**How to complete this task**
Make a verbatim transcription of the records, without the pictures.

(Beginning of Material provided)

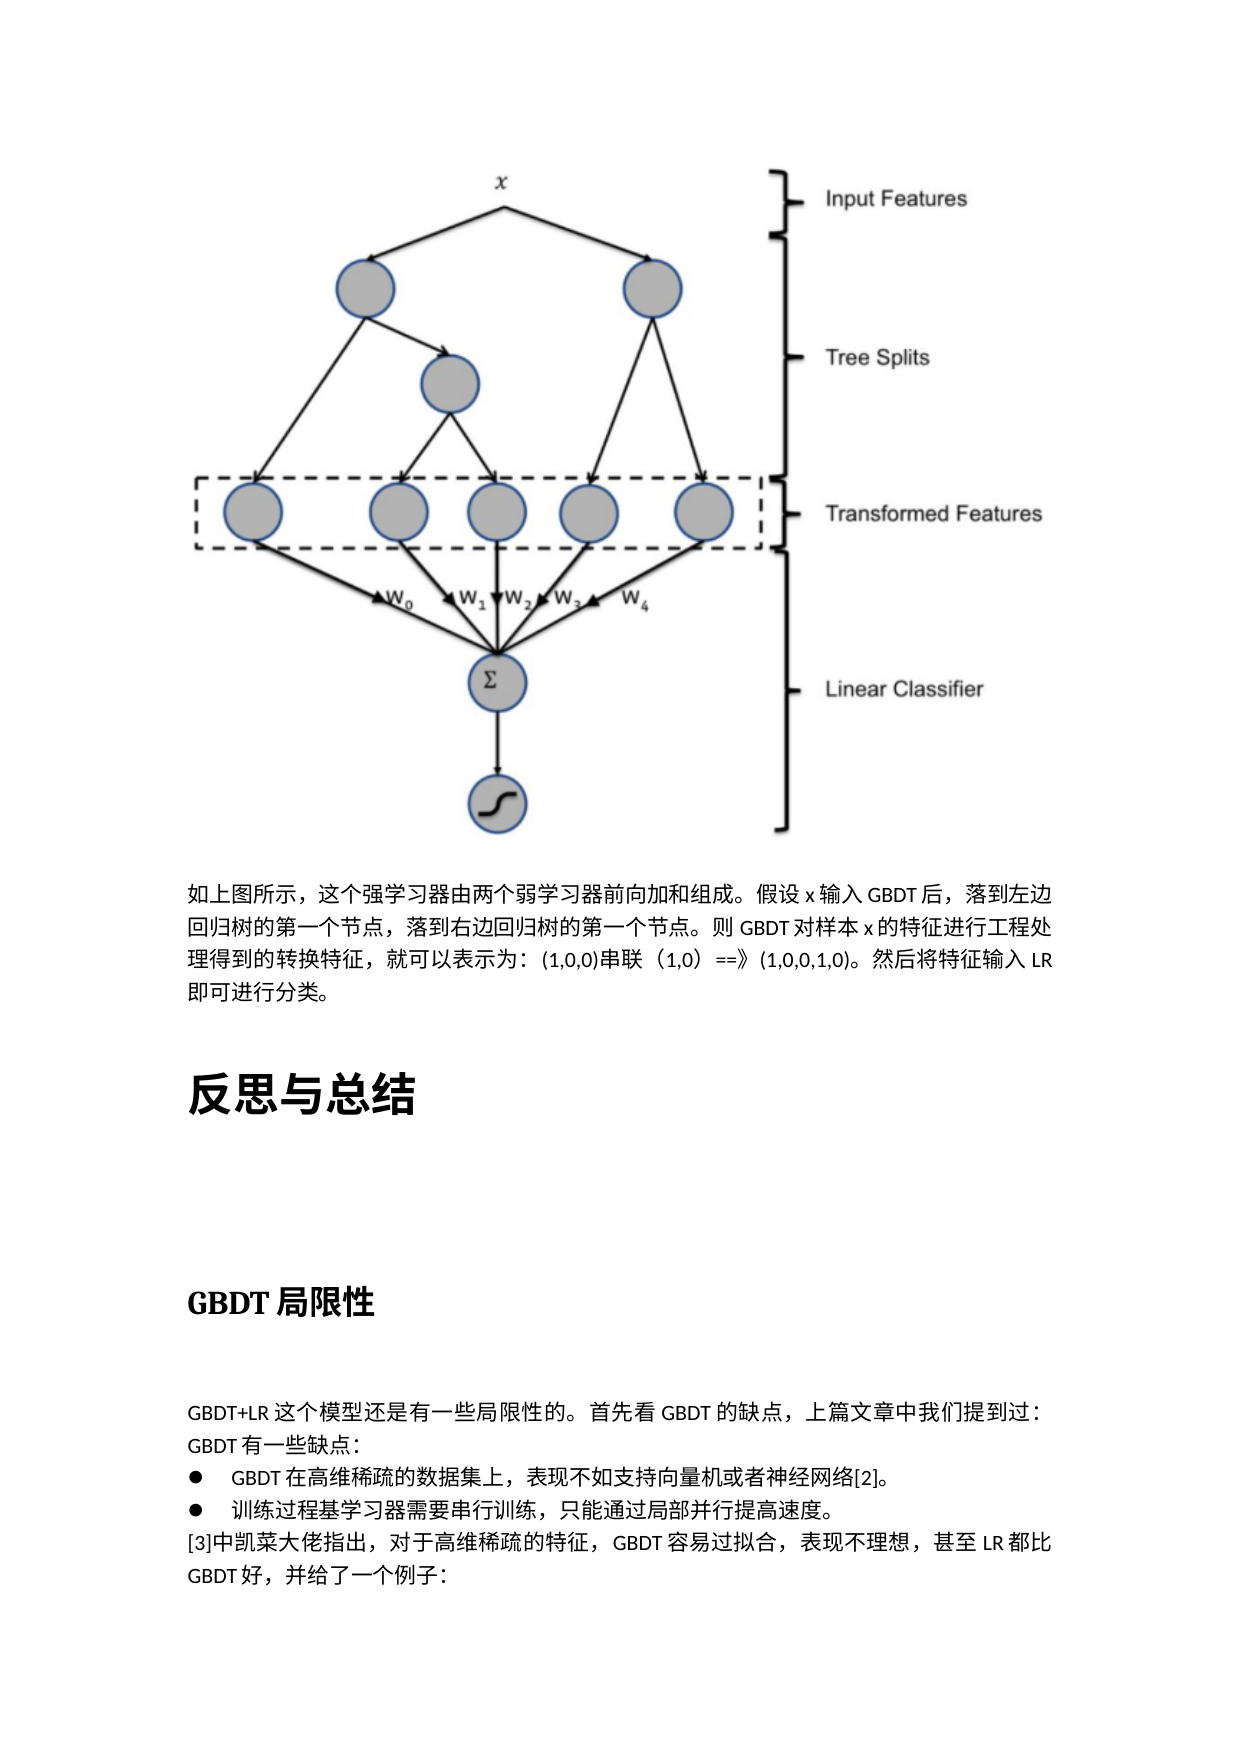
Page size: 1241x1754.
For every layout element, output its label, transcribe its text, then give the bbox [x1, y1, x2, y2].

picture [187, 162, 1053, 848]
list 训练过程基学习器需要串行训练，只能通过局部并行提高速度。 [187, 1492, 1053, 1525]
text GBDT+LR这个模型还是有一些局限性的。首先看GBDT的缺点，上篇文章中我们提到过：GBDT有一些缺点： [187, 1395, 1053, 1460]
text 如上图所示，这个强学习器由两个弱学习器前向加和组成。假设x输入GBDT后，落到左边回归树的第一个节点，落到右边回归树的第一个节点。则GBDT对样本x的特征进行工程处理得到的转换特征，就可以表示为：(1,0,0)串联（1,0）==》(1,0,0,1,0)。然后将特征输入LR即可进行分类。 [187, 877, 1053, 1007]
text [3]中凯菜大佬指出，对于高维稀疏的特征，GBDT容易过拟合，表现不理想，甚至LR都比GBDT好，并给了一个例子： [187, 1525, 1053, 1590]
list GBDT在高维稀疏的数据集上，表现不如支持向量机或者神经网络[2]。 [187, 1460, 1053, 1492]
subtitle GBDT局限性 [187, 1268, 1053, 1333]
subtitle 反思与总结 [187, 1042, 1053, 1140]
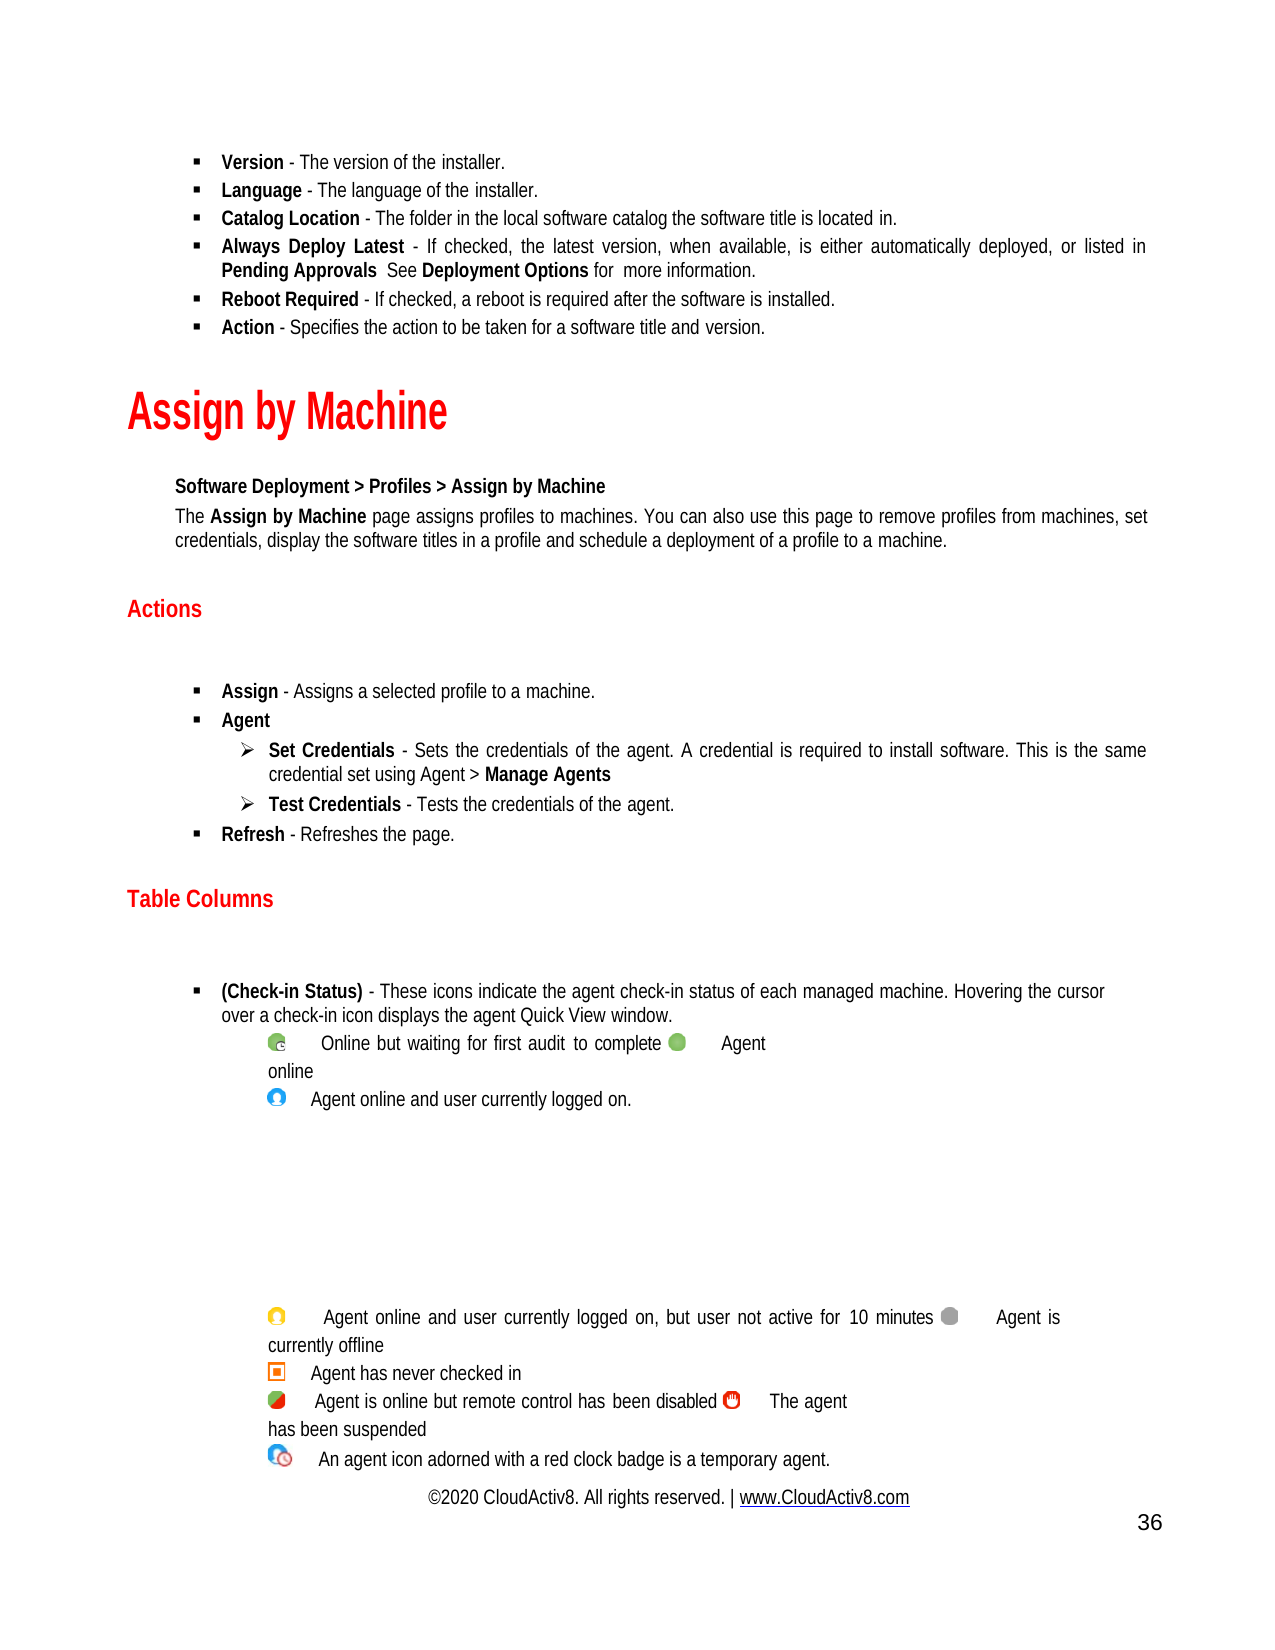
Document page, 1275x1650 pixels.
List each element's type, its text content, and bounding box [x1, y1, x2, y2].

(End of Material provided)

**Solution to the problem**
Page size: 1241x1754.
For every layout element, output its label, transcribe its text, then give the bbox [x1, y1, x2, y2].

picture [187, 162, 1053, 848]
list 训练过程基学习器需要串行训练，只能通过局部并行提高速度。 [187, 1492, 1053, 1525]
text GBDT+LR这个模型还是有一些局限性的。首先看GBDT的缺点，上篇文章中我们提到过：GBDT有一些缺点： [187, 1395, 1053, 1460]
text 如上图所示，这个强学习器由两个弱学习器前向加和组成。假设x输入GBDT后，落到左边回归树的第一个节点，落到右边回归树的第一个节点。则GBDT对样本x的特征进行工程处理得到的转换特征，就可以表示为：(1,0,0)串联（1,0）==》(1,0,0,1,0)。然后将特征输入LR即可进行分类。 [187, 877, 1053, 1007]
text [3]中凯菜大佬指出，对于高维稀疏的特征，GBDT容易过拟合，表现不理想，甚至LR都比GBDT好，并给了一个例子： [187, 1525, 1053, 1590]
list GBDT在高维稀疏的数据集上，表现不如支持向量机或者神经网络[2]。 [187, 1460, 1053, 1492]
subtitle GBDT局限性 [187, 1268, 1053, 1333]
subtitle 反思与总结 [187, 1042, 1053, 1140]
Document page, 1275x1650 pixels.
List each element's type, its text content, and bounding box [x1, y1, x2, y2].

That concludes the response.